Go dark when it’s revealed that Safeway is abandoning plans to open Theranos wellness centers in 800 supermarkets, even after spending $350 million on the initiative. Mum’s the word when Walgreen’s halts expansion of your relationship and searches desperately for a way to distance itself from a growing scandal. 

When the Centers for Medicare and Medicaid Services (CMS) investigate and find “serious deficiencies” that post “immediate jeopardy to patient health and safety” at your California Lab, brush it off as minor issues you’ve coincidentally already corrected, but actually haven’t.  
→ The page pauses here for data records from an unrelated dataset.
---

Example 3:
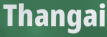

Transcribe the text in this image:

Thangai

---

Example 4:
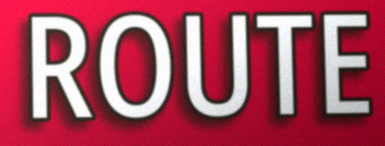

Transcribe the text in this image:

ROUTE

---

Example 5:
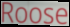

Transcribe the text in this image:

Roose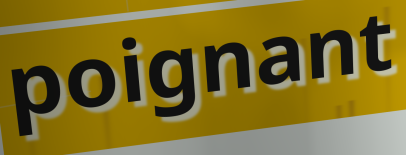
poignant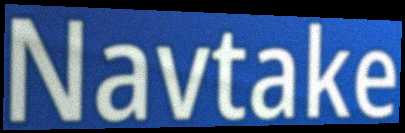
Navtake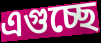
এগুচ্ছে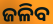
ଜଳିବ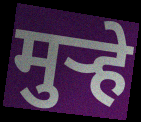
मुऱ्हे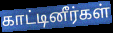
காட்டினீர்கள்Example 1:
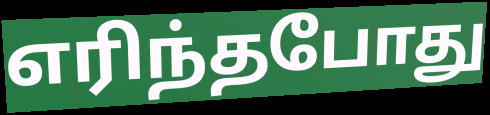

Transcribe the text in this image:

எரிந்தபோது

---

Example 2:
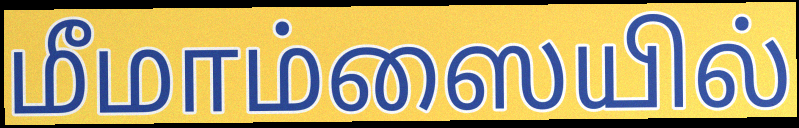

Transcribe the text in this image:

மீமாம்ஸையில்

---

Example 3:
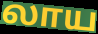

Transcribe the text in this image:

லாய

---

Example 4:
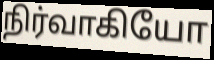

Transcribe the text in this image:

நிர்வாகியோ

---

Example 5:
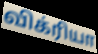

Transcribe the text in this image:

விக்ரியா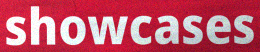
showcases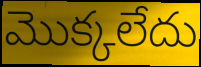
మొక్కలేదు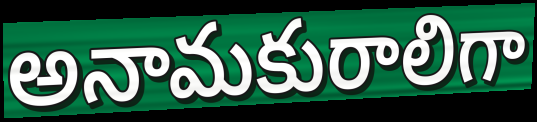
అనామకురాలిగాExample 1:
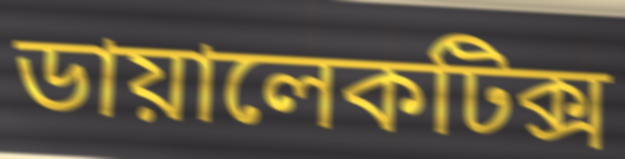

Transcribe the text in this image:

ডায়ালেকটিক্স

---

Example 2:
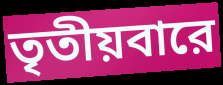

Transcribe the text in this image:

তৃতীয়বারে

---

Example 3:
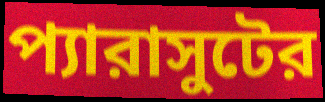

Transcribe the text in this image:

প্যারাসুটের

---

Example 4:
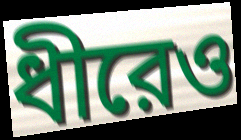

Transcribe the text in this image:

ধীরেও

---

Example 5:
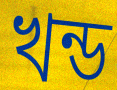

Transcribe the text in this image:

খন্ডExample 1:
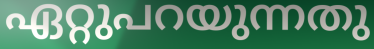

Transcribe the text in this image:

ഏറ്റുപറയുന്നതു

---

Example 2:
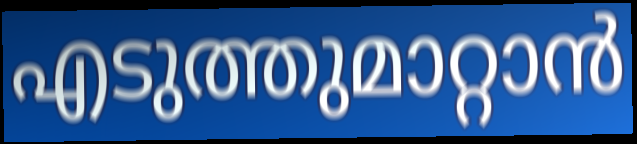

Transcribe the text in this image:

എടുത്തുമാറ്റാൻ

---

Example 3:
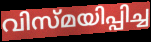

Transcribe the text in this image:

വിസ്മയിപ്പിച്ച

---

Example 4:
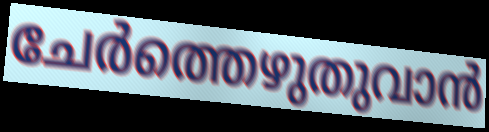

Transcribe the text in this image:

ചേർത്തെഴുതുവാൻ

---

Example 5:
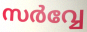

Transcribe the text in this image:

Make sure you’re nowhere to be found when researchers at Mount Sinai show that your cholesterol test results are way off and a scathing 121-page CMS report reveals that your proprietary Edison tester yields unacceptably inaccurate and erratic results on a whole bunch of blood tests.

After a dozen years of development, hiring more than a thousand employees, and burning through ungodly amounts of cash, Holmes’ plan was apparently to make an enormous splash, go live on real people, and hope nobody notices that the stuff doesn’t work. At least that’s how it seems to me.

And when the media got wind of it, she went into denial, avoidance and attack mode.

Holmes recently told a group of Stanford graduate business students that, “The minute you have a back-up plan, you've admitted you’re not going to succeed.” That may be good advice if you’re writing an app, but when human beings are counting on you for an accurate diagnosis, it’s delusional.